— PROVIDED DATA —
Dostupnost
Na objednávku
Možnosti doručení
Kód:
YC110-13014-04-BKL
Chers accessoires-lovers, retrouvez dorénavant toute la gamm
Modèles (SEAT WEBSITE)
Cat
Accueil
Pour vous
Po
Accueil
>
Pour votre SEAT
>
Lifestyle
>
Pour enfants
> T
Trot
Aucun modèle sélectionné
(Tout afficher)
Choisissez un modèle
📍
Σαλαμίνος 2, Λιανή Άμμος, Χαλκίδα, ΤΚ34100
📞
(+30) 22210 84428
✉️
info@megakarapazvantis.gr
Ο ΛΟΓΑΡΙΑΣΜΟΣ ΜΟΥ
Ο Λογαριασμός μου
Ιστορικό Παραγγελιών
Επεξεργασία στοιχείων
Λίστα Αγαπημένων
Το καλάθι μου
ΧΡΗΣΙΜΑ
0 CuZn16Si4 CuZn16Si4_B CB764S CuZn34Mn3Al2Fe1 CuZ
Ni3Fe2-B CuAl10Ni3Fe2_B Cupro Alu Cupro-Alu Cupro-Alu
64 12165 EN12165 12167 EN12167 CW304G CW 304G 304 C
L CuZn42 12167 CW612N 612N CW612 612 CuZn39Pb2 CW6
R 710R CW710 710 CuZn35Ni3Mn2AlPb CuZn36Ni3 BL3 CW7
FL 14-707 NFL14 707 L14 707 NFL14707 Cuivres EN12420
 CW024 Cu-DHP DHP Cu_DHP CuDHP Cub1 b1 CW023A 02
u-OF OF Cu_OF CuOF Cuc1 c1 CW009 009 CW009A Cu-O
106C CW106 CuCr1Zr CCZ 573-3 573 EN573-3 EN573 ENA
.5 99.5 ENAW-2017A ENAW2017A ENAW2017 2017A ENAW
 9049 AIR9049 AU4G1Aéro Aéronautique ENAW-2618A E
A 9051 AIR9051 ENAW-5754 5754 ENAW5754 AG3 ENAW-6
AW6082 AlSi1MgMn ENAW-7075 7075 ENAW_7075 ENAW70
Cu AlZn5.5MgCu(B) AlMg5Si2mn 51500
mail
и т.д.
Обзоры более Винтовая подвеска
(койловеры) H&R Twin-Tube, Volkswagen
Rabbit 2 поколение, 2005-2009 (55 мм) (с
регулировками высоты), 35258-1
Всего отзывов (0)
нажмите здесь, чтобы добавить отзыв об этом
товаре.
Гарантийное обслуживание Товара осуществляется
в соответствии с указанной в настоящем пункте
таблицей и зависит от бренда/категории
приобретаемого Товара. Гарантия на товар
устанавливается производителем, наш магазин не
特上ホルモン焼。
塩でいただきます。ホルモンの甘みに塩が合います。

— ABOUT THIS EXERCISE —
Reproduce the entries line for line, beginning with their very first line and continuing through the line containing "Всего отзывов (0)", including that line.

— ANSWER TO THE PROBLEM —
Dostupnost
Na objednávku
Možnosti doručení
Kód:
YC110-13014-04-BKL
Chers accessoires-lovers, retrouvez dorénavant toute la gamm
Modèles (SEAT WEBSITE)
Cat
Accueil
Pour vous
Po
Accueil
>
Pour votre SEAT
>
Lifestyle
>
Pour enfants
> T
Trot
Aucun modèle sélectionné
(Tout afficher)
Choisissez un modèle
📍
Σαλαμίνος 2, Λιανή Άμμος, Χαλκίδα, ΤΚ34100
📞
(+30) 22210 84428
✉️
info@megakarapazvantis.gr
Ο ΛΟΓΑΡΙΑΣΜΟΣ ΜΟΥ
Ο Λογαριασμός μου
Ιστορικό Παραγγελιών
Επεξεργασία στοιχείων
Λίστα Αγαπημένων
Το καλάθι μου
ΧΡΗΣΙΜΑ
0 CuZn16Si4 CuZn16Si4_B CB764S CuZn34Mn3Al2Fe1 CuZ
Ni3Fe2-B CuAl10Ni3Fe2_B Cupro Alu Cupro-Alu Cupro-Alu
64 12165 EN12165 12167 EN12167 CW304G CW 304G 304 C
L CuZn42 12167 CW612N 612N CW612 612 CuZn39Pb2 CW6
R 710R CW710 710 CuZn35Ni3Mn2AlPb CuZn36Ni3 BL3 CW7
FL 14-707 NFL14 707 L14 707 NFL14707 Cuivres EN12420
 CW024 Cu-DHP DHP Cu_DHP CuDHP Cub1 b1 CW023A 02
u-OF OF Cu_OF CuOF Cuc1 c1 CW009 009 CW009A Cu-O
106C CW106 CuCr1Zr CCZ 573-3 573 EN573-3 EN573 ENA
.5 99.5 ENAW-2017A ENAW2017A ENAW2017 2017A ENAW
 9049 AIR9049 AU4G1Aéro Aéronautique ENAW-2618A E
A 9051 AIR9051 ENAW-5754 5754 ENAW5754 AG3 ENAW-6
AW6082 AlSi1MgMn ENAW-7075 7075 ENAW_7075 ENAW70
Cu AlZn5.5MgCu(B) AlMg5Si2mn 51500
mail
и т.д.
Обзоры более Винтовая подвеска
(койловеры) H&R Twin-Tube, Volkswagen
Rabbit 2 поколение, 2005-2009 (55 мм) (с
регулировками высоты), 35258-1
Всего отзывов (0)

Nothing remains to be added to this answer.